§ ENTRIES PROVIDED
****

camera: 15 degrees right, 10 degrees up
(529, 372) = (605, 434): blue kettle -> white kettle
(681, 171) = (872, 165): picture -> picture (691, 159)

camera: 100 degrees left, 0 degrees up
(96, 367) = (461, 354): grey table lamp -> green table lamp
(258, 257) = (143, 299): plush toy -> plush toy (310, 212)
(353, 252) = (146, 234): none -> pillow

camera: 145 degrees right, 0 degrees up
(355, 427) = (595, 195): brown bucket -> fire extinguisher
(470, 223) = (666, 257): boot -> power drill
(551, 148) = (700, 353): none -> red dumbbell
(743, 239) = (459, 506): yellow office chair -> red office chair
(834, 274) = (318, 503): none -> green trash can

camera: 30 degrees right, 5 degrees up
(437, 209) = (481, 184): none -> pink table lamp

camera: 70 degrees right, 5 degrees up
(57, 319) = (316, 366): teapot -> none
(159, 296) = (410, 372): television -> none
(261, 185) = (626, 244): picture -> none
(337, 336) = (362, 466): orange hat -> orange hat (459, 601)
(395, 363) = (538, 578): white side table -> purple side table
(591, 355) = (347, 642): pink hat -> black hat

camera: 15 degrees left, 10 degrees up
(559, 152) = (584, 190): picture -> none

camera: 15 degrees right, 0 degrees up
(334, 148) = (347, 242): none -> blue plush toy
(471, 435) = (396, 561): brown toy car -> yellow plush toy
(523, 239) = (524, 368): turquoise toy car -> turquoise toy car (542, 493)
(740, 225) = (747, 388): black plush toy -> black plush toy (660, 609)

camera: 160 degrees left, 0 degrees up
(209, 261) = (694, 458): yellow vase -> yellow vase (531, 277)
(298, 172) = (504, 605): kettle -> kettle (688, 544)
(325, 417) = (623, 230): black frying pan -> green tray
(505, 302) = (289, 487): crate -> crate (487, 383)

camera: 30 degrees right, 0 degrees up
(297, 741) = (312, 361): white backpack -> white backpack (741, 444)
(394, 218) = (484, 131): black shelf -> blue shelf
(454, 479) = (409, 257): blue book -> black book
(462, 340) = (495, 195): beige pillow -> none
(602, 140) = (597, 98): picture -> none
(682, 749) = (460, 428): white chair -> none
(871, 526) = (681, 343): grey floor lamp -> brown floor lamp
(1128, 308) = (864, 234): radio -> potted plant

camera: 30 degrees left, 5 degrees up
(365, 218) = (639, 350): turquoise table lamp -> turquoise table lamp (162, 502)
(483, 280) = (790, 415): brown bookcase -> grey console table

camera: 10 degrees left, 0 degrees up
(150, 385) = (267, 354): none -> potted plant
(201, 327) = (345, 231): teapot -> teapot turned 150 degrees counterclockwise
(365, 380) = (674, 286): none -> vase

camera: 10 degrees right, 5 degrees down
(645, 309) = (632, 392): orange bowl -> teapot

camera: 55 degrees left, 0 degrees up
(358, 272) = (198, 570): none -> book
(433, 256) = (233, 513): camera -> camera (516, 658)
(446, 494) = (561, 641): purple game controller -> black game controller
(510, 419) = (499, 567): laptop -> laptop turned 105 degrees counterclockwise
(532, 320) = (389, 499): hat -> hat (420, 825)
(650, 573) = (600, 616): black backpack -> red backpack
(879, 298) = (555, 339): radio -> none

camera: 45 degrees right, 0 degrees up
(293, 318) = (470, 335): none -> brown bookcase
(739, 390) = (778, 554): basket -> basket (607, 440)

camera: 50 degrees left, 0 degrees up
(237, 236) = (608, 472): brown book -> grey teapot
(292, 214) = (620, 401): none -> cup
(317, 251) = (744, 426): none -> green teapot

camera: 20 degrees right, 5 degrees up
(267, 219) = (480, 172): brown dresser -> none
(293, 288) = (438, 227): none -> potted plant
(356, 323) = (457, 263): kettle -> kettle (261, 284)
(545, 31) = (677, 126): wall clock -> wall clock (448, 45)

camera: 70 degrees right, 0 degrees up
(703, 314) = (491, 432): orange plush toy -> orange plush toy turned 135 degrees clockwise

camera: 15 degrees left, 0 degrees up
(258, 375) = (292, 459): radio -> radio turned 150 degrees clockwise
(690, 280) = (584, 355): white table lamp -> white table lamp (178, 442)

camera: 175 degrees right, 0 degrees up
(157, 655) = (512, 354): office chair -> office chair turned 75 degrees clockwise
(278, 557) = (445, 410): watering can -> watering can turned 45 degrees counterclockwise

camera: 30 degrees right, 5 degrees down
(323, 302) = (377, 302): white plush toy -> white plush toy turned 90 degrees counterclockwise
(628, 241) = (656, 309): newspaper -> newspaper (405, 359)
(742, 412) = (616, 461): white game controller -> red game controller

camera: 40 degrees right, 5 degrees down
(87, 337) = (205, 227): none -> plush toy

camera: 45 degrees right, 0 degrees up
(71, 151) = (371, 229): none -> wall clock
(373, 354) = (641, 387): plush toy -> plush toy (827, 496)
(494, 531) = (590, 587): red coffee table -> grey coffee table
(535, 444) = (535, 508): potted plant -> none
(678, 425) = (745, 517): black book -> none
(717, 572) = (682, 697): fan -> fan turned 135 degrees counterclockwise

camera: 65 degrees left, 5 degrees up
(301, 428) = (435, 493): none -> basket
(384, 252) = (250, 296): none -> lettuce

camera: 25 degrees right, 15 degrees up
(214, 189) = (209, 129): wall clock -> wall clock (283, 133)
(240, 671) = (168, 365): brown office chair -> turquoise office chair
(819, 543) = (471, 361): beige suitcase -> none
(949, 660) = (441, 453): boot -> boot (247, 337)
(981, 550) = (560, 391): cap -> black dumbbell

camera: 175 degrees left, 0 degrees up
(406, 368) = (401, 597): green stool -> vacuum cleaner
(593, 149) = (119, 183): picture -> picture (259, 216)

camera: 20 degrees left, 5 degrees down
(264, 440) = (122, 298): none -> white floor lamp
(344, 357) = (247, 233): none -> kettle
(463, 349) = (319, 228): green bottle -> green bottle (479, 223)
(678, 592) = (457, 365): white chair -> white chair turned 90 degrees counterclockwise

****

§ BRIEF
What are the lines, exactly as written above, from the line with "(690, 280) = (584, 355): white" to the line with "(819, 543) = (471, 361): beige", both included? Output only those.

§ TASK ANSWER
(690, 280) = (584, 355): white table lamp -> white table lamp (178, 442)

camera: 175 degrees right, 0 degrees up
(157, 655) = (512, 354): office chair -> office chair turned 75 degrees clockwise
(278, 557) = (445, 410): watering can -> watering can turned 45 degrees counterclockwise

camera: 30 degrees right, 5 degrees down
(323, 302) = (377, 302): white plush toy -> white plush toy turned 90 degrees counterclockwise
(628, 241) = (656, 309): newspaper -> newspaper (405, 359)
(742, 412) = (616, 461): white game controller -> red game controller

camera: 40 degrees right, 5 degrees down
(87, 337) = (205, 227): none -> plush toy

camera: 45 degrees right, 0 degrees up
(71, 151) = (371, 229): none -> wall clock
(373, 354) = (641, 387): plush toy -> plush toy (827, 496)
(494, 531) = (590, 587): red coffee table -> grey coffee table
(535, 444) = (535, 508): potted plant -> none
(678, 425) = (745, 517): black book -> none
(717, 572) = (682, 697): fan -> fan turned 135 degrees counterclockwise

camera: 65 degrees left, 5 degrees up
(301, 428) = (435, 493): none -> basket
(384, 252) = (250, 296): none -> lettuce

camera: 25 degrees right, 15 degrees up
(214, 189) = (209, 129): wall clock -> wall clock (283, 133)
(240, 671) = (168, 365): brown office chair -> turquoise office chair
(819, 543) = (471, 361): beige suitcase -> none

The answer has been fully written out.